All lines from the one containing "Sueldo básico, eje ptal %: 6 -> 211246983" through the end of the material are to be given back exactly, without pictures.

+ + + +

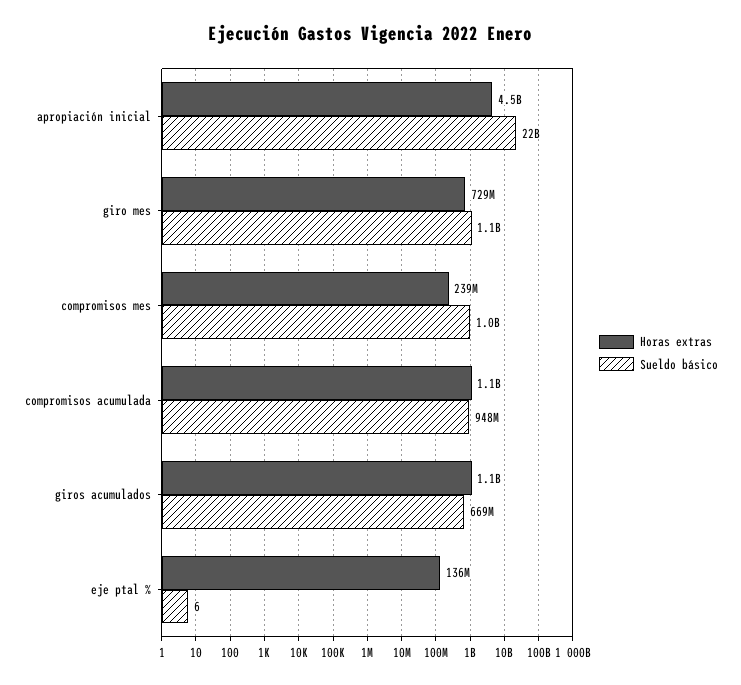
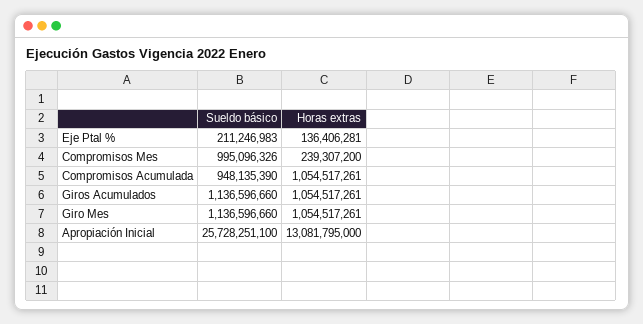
Horas extras, apropiación inicial: 4500000000 -> 13081795000
Sueldo básico, apropiación inicial: 22000000000 -> 25728251100
Horas extras, giro mes: 729000000 -> 1054517261
Sueldo básico, giros acumulados: 669000000 -> 1136596660
Sueldo básico, eje ptal %: 6 -> 211246983

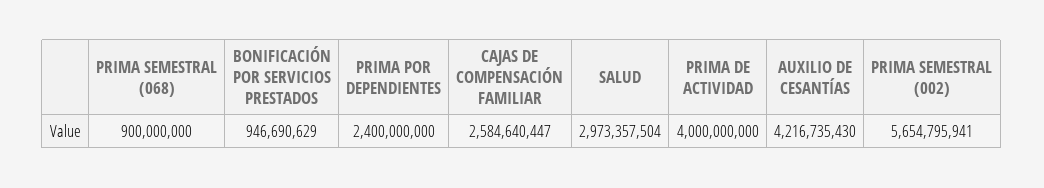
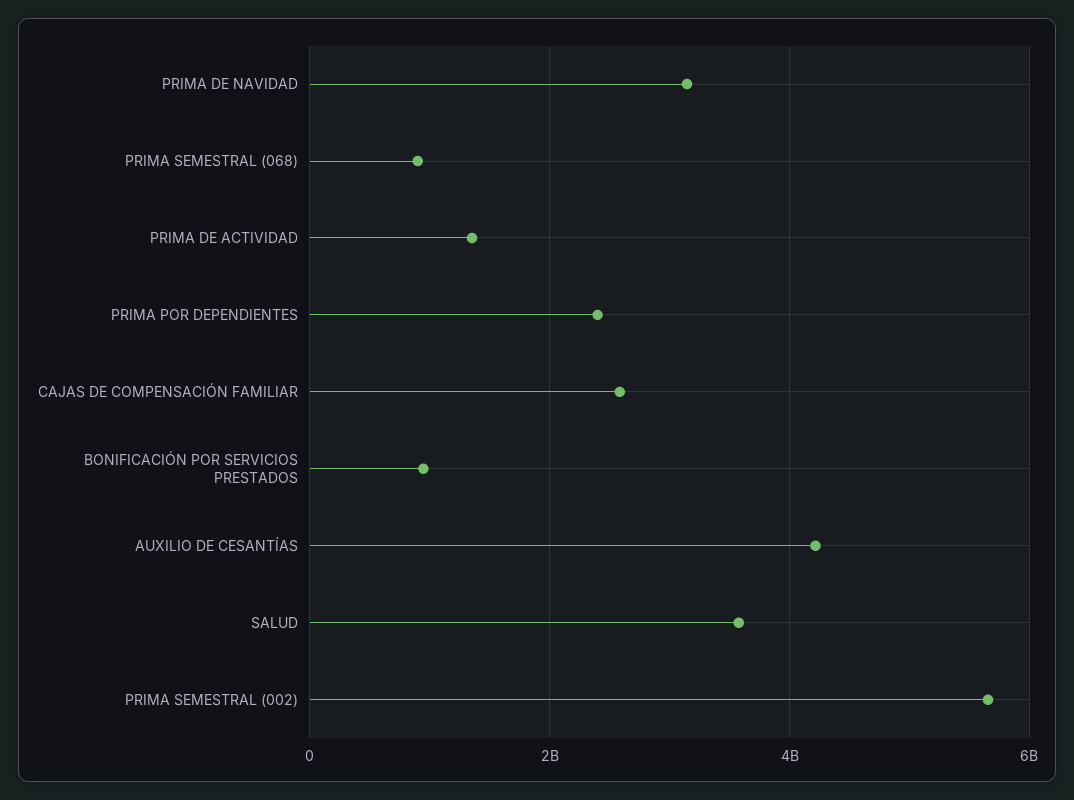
SALUD: 2973357504 -> 3600000000
PRIMA DE ACTIVIDAD: 4000000000 -> 1400000000
PRIMA DE NAVIDAD: none -> 3200000000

+ + + +

» Answer box
Sueldo básico, eje ptal %: 6 -> 211246983

SALUD: 2973357504 -> 3600000000
PRIMA DE ACTIVIDAD: 4000000000 -> 1400000000
PRIMA DE NAVIDAD: none -> 3200000000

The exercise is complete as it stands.